Anti-oestrogenic therapies can suppress the growth of cancer that does not express oestrogen receptors; when combined with immune checkpoint inhibitor therapies, they halt tumour progression in mice models.
Oestrogen, a group of female hormones, is known to be involved in cancer progression, especially breast cancer. About 75 % of breast cancers are oestrogen-sensitive: they express the hormone receptor oestrogen receptor α (ERα), and oestrogen promotes tumour growth. Surprisingly, oestrogen has been observed to promote tumour growth in ERα-negative cancers, such as triple-negative breast cancer (TNBC), for reasons that are not fully understood.
A team of researchers from the Institute for Genetic Medicine (IGM) at Hokkaido University has uncovered how oestrogen affects the tumour microenvironment and promotes tumour growth in ERα-negative cancers.
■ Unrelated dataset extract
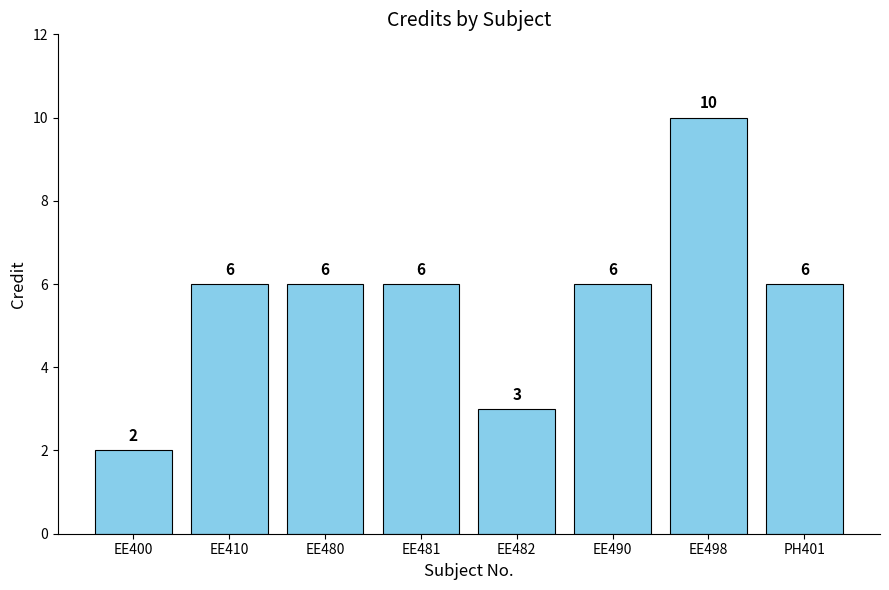

What is the difference between the maximum and minimum values?

8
Their findings were published in the British Journal of Cancer.
“Generally speaking, oestrogen directly affects cancer cells to promote cell survival and proliferation, and this has been considered to hold true only for oestrogen-sensitive cancers,” explains Nabeel Kajihara, lead author of the paper. “Oestrogen is also documented to play other roles in the tumour microenvironment, effectively suppressing the immune response and protecting tumours.”
The researchers analysed patient data from The Cancer Genome Atlas (TCGA) and conducted experiments in cell cultures and mice models to understand what was happening.
From the TCGA data, they observed that, in TNBC, oestrogen suppresses the induction of cytotoxic T cells, which typically recognise and destroy cancer cells. They confirmed this observation in mice TNBC and colon cancer models, which do not have oestrogen sensitivity; they then went one step further and studied the effects of anti-oestrogenic therapy on these cancers in mice models. Therapy with fulvestrant, the most effective oestrogen signal blocker currently approved for clinical use, suppressed the growth of tumour cells. Tumour growth was also suppressed by two other approved anti-oestrogenic drugs, tamoxifen and anastrozole, confirming that oestrogen signal-blocking was responsible.
Oestrogen signal blockers modulate immune response to increase the production of cytotoxic T cells, specifically by preventing the activity of oestrogen. The team also showed that therapy combining oestrogen signal blockers with a class of drugs called immune checkpoint inhibitors (ICIs) drastically suppresses tumour progression in mice models. Most notably, the combination of fulvestrant (anti-oestrogenic) and anti-CTLA-4 (ICI) resulted in the complete suppression of TNBC tumour progression.
“We have demonstrated that anti-oestrogenic therapies can potentially maximise therapeutic efficacy of cancer immunotherapy regardless of tumour cells’ ERα expression,” concludes Professor Seino. “However, this is only the first step; future clinical research is required to develop cancer therapies that utilise this approach.”